§ Dataset records:
━━━━━━━━

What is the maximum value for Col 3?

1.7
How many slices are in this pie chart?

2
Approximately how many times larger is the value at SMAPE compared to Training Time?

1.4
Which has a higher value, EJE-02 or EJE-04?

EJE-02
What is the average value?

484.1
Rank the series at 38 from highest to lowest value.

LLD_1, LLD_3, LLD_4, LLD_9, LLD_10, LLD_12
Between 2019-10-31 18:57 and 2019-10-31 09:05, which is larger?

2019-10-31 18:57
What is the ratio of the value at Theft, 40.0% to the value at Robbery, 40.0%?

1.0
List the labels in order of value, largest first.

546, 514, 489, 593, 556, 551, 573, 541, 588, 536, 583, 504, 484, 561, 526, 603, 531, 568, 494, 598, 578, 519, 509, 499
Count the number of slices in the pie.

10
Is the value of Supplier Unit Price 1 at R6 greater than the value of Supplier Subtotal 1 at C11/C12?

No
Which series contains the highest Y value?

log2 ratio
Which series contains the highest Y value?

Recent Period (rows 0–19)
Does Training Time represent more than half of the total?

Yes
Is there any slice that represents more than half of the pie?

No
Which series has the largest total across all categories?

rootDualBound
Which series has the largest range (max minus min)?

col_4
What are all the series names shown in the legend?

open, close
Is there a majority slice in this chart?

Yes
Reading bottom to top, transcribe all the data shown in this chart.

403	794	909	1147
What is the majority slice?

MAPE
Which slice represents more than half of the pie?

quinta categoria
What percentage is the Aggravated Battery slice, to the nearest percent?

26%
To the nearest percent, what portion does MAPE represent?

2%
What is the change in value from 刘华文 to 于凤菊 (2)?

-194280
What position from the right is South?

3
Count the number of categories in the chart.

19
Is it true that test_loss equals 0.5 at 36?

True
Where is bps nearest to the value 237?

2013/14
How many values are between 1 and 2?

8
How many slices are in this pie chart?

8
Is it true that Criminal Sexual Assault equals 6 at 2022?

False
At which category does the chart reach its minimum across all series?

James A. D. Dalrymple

━━━━━━━━

§ Problem: Recast every line of the listing above as a JSON array of strings, with one string per line and the blank lines omitted.

§ Task result:
[
  "What is the maximum value for Col 3?",
  "1.7",
  "How many slices are in this pie chart?",
  "2",
  "Approximately how many times larger is the value at SMAPE compared to Training Time?",
  "1.4",
  "Which has a higher value, EJE-02 or EJE-04?",
  "EJE-02",
  "What is the average value?",
  "484.1",
  "Rank the series at 38 from highest to lowest value.",
  "LLD_1, LLD_3, LLD_4, LLD_9, LLD_10, LLD_12",
  "Between 2019-10-31 18:57 and 2019-10-31 09:05, which is larger?",
  "2019-10-31 18:57",
  "What is the ratio of the value at Theft, 40.0% to the value at Robbery, 40.0%?",
  "1.0",
  "List the labels in order of value, largest first.",
  "546, 514, 489, 593, 556, 551, 573, 541, 588, 536, 583, 504, 484, 561, 526, 603, 531, 568, 494, 598, 578, 519, 509, 499",
  "Count the number of slices in the pie.",
  "10",
  "Is the value of Supplier Unit Price 1 at R6 greater than the value of Supplier Subtotal 1 at C11/C12?",
  "No",
  "Which series contains the highest Y value?",
  "log2 ratio",
  "Which series contains the highest Y value?",
  "Recent Period (rows 0–19)",
  "Does Training Time represent more than half of the total?",
  "Yes",
  "Is there any slice that represents more than half of the pie?",
  "No",
  "Which series has the largest total across all categories?",
  "rootDualBound",
  "Which series has the largest range (max minus min)?",
  "col_4",
  "What are all the series names shown in the legend?",
  "open, close",
  "Is there a majority slice in this chart?",
  "Yes",
  "Reading bottom to top, transcribe all the data shown in this chart.",
  "403\t794\t909\t1147",
  "What is the majority slice?",
  "MAPE",
  "Which slice represents more than half of the pie?",
  "quinta categoria",
  "What percentage is the Aggravated Battery slice, to the nearest percent?",
  "26%",
  "To the nearest percent, what portion does MAPE represent?",
  "2%",
  "What is the change in value from 刘华文 to 于凤菊 (2)?",
  "-194280",
  "What position from the right is South?",
  "3",
  "Count the number of categories in the chart.",
  "19",
  "Is it true that test_loss equals 0.5 at 36?",
  "True",
  "Where is bps nearest to the value 237?",
  "2013/14",
  "How many values are between 1 and 2?",
  "8",
  "How many slices are in this pie chart?",
  "8",
  "Is it true that Criminal Sexual Assault equals 6 at 2022?",
  "False",
  "At which category does the chart reach its minimum across all series?",
  "James A. D. Dalrymple"
]